Back in 2013, MSNBC’s Melissa Harris-Perry made waves for mocking Mitt Romney’s black grandchild. She apologized on Twitter and then issued this tearful apology on the air:

More recently, the attacks from the alt-right have been even more vicious:

The attacks on our family came less and less from the left, and increasingly from the so-called alt-right—a vicious movement of Trump-supporting white nationalists who loathe multiracial families. They despise international adoption. They call it “race-cucking your family” or “raising the enemy.” Heaven help you if they find you online, and find us they did. In part because I criticized their movement directly—and in part because I refused to support Donald Trump in 2016—they came after us with a vengeance.

They lifted pictures of my then-7-year-old daughter from social media and Photoshopped her into a gas chamber, with Donald Trump pressing the button to kill her. They put her image in slave fields. They found my wife’s blog and filled the comments section with gruesome pictures of dead or dying African Americans. They made me wish for the days when the left came after us; at least progressive critics didn’t want my daughter to die.

The good news is that French’s daughter has so far been spared all of the cruelty the left and the right can dish out. She has no idea this is happening. But the abuse has changed French’s opinion about where the country is heading. While he once held an idealist view of how people would respond to his family’s decision to adopt a child without regard to race, he now believes things are trending in a different direction.

My own take is that there seemed to be a consensus forming in America for most of my life that Martin Luther King Jr.’s dream of a culture in which people are judged based on character rather than skin color was the ideal we should strive toward.
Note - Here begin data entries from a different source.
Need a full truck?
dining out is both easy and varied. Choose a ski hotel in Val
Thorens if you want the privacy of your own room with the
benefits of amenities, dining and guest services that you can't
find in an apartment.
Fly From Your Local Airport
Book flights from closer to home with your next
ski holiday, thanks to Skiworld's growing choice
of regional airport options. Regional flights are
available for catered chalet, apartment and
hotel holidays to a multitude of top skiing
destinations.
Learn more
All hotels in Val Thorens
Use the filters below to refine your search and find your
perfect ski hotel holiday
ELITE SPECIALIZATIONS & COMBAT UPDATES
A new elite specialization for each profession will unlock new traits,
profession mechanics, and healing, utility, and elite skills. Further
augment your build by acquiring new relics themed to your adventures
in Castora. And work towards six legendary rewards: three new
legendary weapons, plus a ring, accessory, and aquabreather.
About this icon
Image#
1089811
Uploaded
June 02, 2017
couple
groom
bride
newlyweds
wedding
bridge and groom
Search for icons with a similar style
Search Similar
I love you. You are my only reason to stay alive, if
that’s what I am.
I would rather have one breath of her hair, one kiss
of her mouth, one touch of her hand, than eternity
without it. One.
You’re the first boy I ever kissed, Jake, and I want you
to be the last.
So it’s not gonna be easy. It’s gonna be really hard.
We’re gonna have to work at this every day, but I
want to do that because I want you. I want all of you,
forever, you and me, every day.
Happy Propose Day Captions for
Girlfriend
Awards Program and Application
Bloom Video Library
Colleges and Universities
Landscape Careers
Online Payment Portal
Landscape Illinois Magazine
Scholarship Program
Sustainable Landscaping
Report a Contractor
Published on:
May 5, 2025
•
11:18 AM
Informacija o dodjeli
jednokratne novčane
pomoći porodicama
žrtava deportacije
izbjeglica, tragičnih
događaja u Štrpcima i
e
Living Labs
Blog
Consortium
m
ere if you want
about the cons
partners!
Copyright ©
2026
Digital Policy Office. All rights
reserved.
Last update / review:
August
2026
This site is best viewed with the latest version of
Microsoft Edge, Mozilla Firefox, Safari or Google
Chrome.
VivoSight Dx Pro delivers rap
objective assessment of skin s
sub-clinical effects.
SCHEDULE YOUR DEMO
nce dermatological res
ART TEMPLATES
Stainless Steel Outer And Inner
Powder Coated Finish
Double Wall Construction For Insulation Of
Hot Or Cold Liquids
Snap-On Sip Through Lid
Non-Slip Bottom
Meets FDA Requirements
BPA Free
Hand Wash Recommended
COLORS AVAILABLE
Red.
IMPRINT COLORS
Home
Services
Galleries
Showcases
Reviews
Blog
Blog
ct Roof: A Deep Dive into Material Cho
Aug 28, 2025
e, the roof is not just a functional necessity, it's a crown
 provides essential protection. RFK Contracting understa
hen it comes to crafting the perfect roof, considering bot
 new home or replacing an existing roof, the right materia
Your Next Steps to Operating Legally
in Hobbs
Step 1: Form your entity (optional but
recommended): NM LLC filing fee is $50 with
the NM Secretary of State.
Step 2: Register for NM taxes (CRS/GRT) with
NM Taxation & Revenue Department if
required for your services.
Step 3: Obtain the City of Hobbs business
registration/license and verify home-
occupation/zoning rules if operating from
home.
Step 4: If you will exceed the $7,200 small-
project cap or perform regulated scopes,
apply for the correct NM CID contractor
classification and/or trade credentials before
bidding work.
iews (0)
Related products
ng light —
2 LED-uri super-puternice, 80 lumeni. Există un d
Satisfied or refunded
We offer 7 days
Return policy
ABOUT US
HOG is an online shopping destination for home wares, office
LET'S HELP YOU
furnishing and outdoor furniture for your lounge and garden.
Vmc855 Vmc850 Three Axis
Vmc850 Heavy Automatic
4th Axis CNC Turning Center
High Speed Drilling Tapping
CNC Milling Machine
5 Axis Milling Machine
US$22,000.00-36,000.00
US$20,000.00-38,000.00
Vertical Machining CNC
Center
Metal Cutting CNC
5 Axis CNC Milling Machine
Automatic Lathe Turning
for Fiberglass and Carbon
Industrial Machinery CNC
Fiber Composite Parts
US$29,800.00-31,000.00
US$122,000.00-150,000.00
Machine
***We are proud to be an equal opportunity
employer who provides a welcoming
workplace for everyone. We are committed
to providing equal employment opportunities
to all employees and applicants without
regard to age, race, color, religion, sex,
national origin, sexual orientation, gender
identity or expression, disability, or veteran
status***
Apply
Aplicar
But that has changed somewhat, at least at the margins, in recent years. The left has increasingly embraced an identity politics which views everything in terms of ongoing power struggles between groups, and the right has been plagued with racists whose own brand of identity politics leads them to the same conclusions but from the other side of the dividing line.

I don’t know what percentage of the right or left buys into this sort of identity politics at the moment, but I believe it’s still a minority. The problem for French, as he points out, is that he has a relatively high profile job talking about some of these issues and that makes him a target for the extremists on both sides. Still, his story is a reminder that there are some really unpleasant consequences to the ideas being promoted on the fringes.